Assessing CAR T-Cell Therapy Response Using Genome-Wide Sequencing of Cell-Free DNA in Patients With B-Cell Lymphomas.

Abstract Background Methods that enable monitoring of therapeutic efficacy of autologous chimeric antigen receptor (CAR) T-cell therapy will be clinically useful. Objectives The aim of this study is to demonstrate the feasibility of blood-derived cell-free DNA (cfDNA) to predict CAR T-cell therapy response in patients with refractory B-cell lymphomas. Study design Whole blood was collected prior to and throughout CAR T-cell therapy until day +154. Low-coverage (∼0.4X), genome-wide cfDNA sequencing, similar to that established for non-invasive prenatal testing, was performed. The genomic instability number (GIN) was utilized to quantify plasma copy number alteration level. Results Twelve patients were enrolled. Seven (58%) patients achieved a complete response (CR); 2 (25%), a partial response. Median progression-free survival was 99 days; median overall survival not reached (median follow up, 247 days). Altogether, 127 blood samples were analyzed (median, 10 samples/patient (range 8-13)). All five patients who remained in CR at the time of last measurement had GIN 170. In five of six patients with relapsed or progressive disease, increasing GIN was observed prior to the diagnosis by imaging. The abundance of CAR T-cell construct (absolute number of construct copies relative to the number of human genome equivalents) also showed a trend to correlate with outcome (day 10, p=0.052). Conclusions These data describe a proof-of-concept for the use of multiple liquid biopsy technologies to monitor therapeutic response in B-cell lymphoma patients receiving CAR T-cell therapy.

Chart interpretation exercises ::
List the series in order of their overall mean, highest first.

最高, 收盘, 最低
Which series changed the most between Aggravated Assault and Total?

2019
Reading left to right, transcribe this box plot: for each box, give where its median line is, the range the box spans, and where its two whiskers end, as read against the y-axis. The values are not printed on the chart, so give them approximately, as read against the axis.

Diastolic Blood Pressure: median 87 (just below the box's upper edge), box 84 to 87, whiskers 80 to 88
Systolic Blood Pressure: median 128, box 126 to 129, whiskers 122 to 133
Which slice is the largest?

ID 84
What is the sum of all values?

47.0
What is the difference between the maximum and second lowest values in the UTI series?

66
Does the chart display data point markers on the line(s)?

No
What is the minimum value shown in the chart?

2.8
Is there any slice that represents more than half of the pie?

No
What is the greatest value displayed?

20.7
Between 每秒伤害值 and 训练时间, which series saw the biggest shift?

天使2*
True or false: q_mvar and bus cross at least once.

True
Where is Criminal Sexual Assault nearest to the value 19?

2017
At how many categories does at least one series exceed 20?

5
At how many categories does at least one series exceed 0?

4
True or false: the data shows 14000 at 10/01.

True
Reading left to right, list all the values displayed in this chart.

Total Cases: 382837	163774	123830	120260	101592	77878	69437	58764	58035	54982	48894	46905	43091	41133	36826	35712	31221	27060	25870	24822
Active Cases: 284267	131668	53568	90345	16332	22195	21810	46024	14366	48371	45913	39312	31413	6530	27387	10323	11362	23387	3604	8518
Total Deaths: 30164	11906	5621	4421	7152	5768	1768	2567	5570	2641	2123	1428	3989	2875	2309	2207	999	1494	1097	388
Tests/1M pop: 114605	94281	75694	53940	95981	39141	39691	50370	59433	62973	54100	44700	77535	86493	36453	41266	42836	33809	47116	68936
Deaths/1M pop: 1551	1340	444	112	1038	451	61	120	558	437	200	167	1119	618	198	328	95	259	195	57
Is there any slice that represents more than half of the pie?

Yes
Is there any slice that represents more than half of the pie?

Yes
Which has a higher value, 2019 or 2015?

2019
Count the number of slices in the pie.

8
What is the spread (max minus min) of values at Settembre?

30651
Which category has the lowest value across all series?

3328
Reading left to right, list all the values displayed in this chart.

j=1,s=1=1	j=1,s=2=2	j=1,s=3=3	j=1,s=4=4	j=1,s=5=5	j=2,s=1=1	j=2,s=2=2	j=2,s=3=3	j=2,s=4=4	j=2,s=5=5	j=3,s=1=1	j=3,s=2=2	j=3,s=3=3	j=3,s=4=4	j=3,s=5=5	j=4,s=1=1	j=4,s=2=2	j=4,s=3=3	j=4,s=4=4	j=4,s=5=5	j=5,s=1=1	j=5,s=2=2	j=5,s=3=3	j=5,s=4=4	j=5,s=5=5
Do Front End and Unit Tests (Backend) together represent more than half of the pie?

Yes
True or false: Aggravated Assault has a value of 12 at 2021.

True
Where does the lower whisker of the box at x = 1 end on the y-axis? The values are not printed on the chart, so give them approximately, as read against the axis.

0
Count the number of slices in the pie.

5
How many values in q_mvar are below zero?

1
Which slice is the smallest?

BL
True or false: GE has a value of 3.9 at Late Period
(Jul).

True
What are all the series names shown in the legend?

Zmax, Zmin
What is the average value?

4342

DIRECTIONS FOR THIS TASK :: Summarize the abstract on CAR T-cell therapy and cell-free DNA in two sentences.

THE COMPLETED TASK :: The study tested whether low-coverage, genome-wide sequencing of blood-derived cell-free DNA could predict response to CAR T-cell therapy in twelve patients with refractory B-cell lymphomas. It used the genomic instability number (GIN) to measure copy number changes across 127 blood samples taken before and during treatment, found that GIN rose before imaging confirmed relapse or progression in five of six such patients, and presents the results as a proof-of-concept for monitoring treatment response with liquid biopsy.